*** Opening of SOURCE EXTRACT ***

[PATCH 0/7] EDAC, mce_amd: Issue decoded MCE through the tracepoint

From: Borislav Petkov
Date: Fri Aug 25 2017 - 06:26:06 EST


From: Borislav Petkov <bp@xxxxxxx>

Hi all,

here's v2 incorporating all the feedback from last time. The main
difference is that instead of adding yet another tracepoint, I extended
mce_record with the decoded string. This way is much more natural and we
should've done it like this since the get-go.

The TP record looks like this:

# tracer: nop
#
# _-----=> irqs-off
# / _----=> need-resched
# | / _---=> hardirq/softirq
# || / _--=> preempt-depth
# ||| / delay
# TASK-PID CPU# |||| TIMESTAMP FUNCTION
# | | | |||| | |
kworker/1:1-91 [001] .... 97.021806: mce_record: CPU: 0, MCGc/s: 0/0, MC5: 9600410000000e0f, IPID: 0000000000000000, ADDR/MISC/SYND: 0000000097370d7b/0000000000000000/0000000000000000, RIP: 00:<0000000000000000>, TSC: 5c226747ec, PROCESSOR: 2:0, TIME: 0, SOCKET: 0, APIC: 0 MC5 Error: CPU Watchdog timer expire.

and userspace can pick apart the fields, as before.

Next step is adding that to rasdaemon.

Thanks.

Changelog:
==========

v1:

here's a first stab at adding a tracepoint which dumps the decoded MCE
string to userspace. The main idea is to have the decoding functionality
in the kernel and depending on whether you have userspace consumers
listening or not, to dump the error to the tracepoint or to dmesg.

*** Close of SOURCE EXTRACT ***

**WHAT YOU SHOULD DO:**
Can you carry on the EDAC mce_amd patch cover letter from its last sentence, so that it reads as the same message?

*** Opening of RECORDED DATA ***

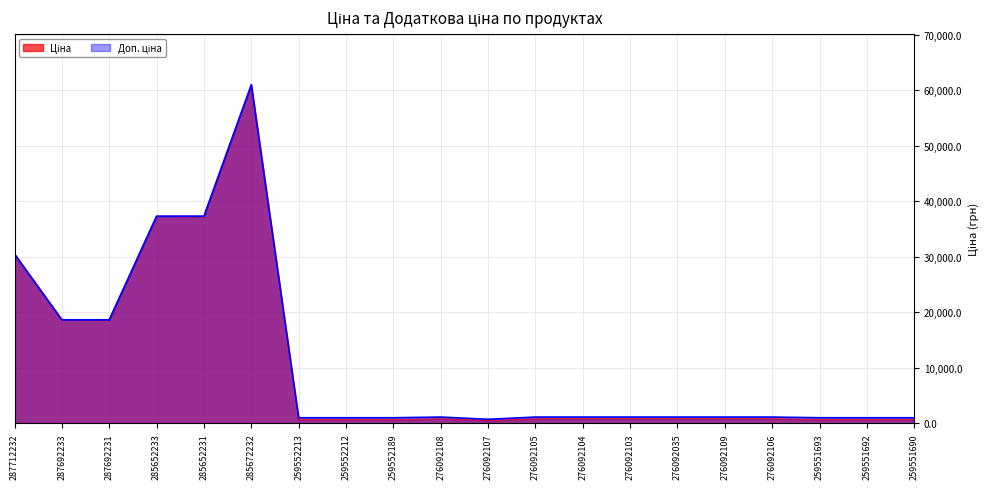

What is the difference between the maximum and minimum values in the Ціна series?

60476.9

*** Close of RECORDED DATA ***

**RESULT OF THE EXERCISE:**
In either case, we do the decoding in the kernel and don't need special
userspace. Furthermore, adding new CPU support will have to be done only
in one place.

First 6 patches are cleanups which are good to have regardless, IMO.

Any constructive comments and suggestions are appreciated.

Thanks.

P.S., Thanks to Rostedt for the input!

Borislav Petkov (7):
x86/mce: Handle an in-kernel MCE decoder
x86/mce: Extend the MCE tracepoint with a decoded string
seq_buf: Add seq_buf_clear_buf()
seq_buf: Export seq_buf_printf() to modules
EDAC, mce_amd: Convert to seq_buf
EDAC, mce_amd: Issue the decoded info through the TP or printk()
x86/mce: Issue the mcelog --ascii message on !AMD

arch/x86/include/asm/mce.h | 4 +-
arch/x86/kernel/cpu/mcheck/mce.c | 14 +-
drivers/edac/mce_amd.c | 279 ++++++++++++++++++++++++---------------
include/linux/seq_buf.h | 7 +
include/trace/events/mce.h | 11 +-
lib/seq_buf.c | 1 +
6 files changed, 204 insertions(+), 112 deletions(-)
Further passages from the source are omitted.